- **DOCUMENT SEGMENT**:
---*---
Do not, for one moment, make the mistake of believing that the violence and vandalism we are seeing in recent riots area are about the horrific death of George Floyd at the hands of Minneapolis police officers.  This is not to say that there are not protestors among the groups that are genuinely outraged, and who seek to peaceably assemble to petition the government for a meaningful change to police policy and demand justice, all of which is explicitly protected by the First Amendment to our Constitution.  But it is to say that any lawful means of protest ends when it violates an innocent person’s private property rights.  

First, the obvious.  The vandals who pillaged a Louis Vuitton store weren’t driven to do so because of their sense of moral indignation about Floyd’s death.  They were driven to do so because they liked the idea of smashing a window to steal designer items more than the idea of working and saving to earn those expensive items. 

But let’s imagine for a moment that it actually was Floyd’s death that drove them to the act.  The owners of the business had precisely nothing to do with Floyd’s death, so even then, in what meaningful sense would this be considered “justice”?
---*---
- **EXERCISE GOAL**: Carry the opinion piece on the riots after George Floyd's death forward from its final sentence. The lines that follow have nothing to do with the opinion piece on the riots after George Floyd's death.
---*---
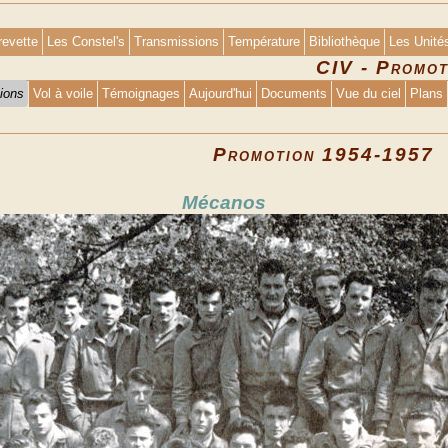
revette
Les Constel's
Transmissions
Température
Bibliothèque
Les Unité
CIV - Promo
ions
Vol à voile
Témoignages
Aujourd'hui
Documents
Vue du ciel
Plans
Promotion 1954-1957
Mécanos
---*---
- **TASK ANSWER**:
Imagine this moral question differently.  Imagine that my friend has his car stolen, and the thief is arrested, awaiting trial.  A lot of people like my friend have their cars stolen these days, I conclude, so I’m understandably angry about it.  Rather than await justice from the courts, I instead find some other innocent person who has some expensive wheels, and assault him and steal his car.  

Now, I would, and should, go to jail for that crime, and for good reason.  And that’s because the other person has innate rights to property, and those rights are every bit as important as, say, my right to life and liberty.

Many people would consider John Locke the “intellectual father of our country,” and he held a “central political principle: that rights in property are the basis of human freedom and government exists to protect them and to preserve public order.”  At the time of the nation’s Founding, and throughout most of our history, it was accepted that government exists primarily to preserve life and property.

It might be important to note, however, that the Founders often didn’t believe it necessary to denote a distinction between the right to life and the right to property, because they believed them both to be elements of the same natural right.  But “insofar as the Founders made any distinction between property rights and other individual rights,” writes David Upham at the Foundation for Economic Education, “they insisted that property rights were at least as important as personal rights,” citing Madison in Federalist 54, who states unequivocally that “Government is instituted no less for the protection of property than of the persons of individuals.”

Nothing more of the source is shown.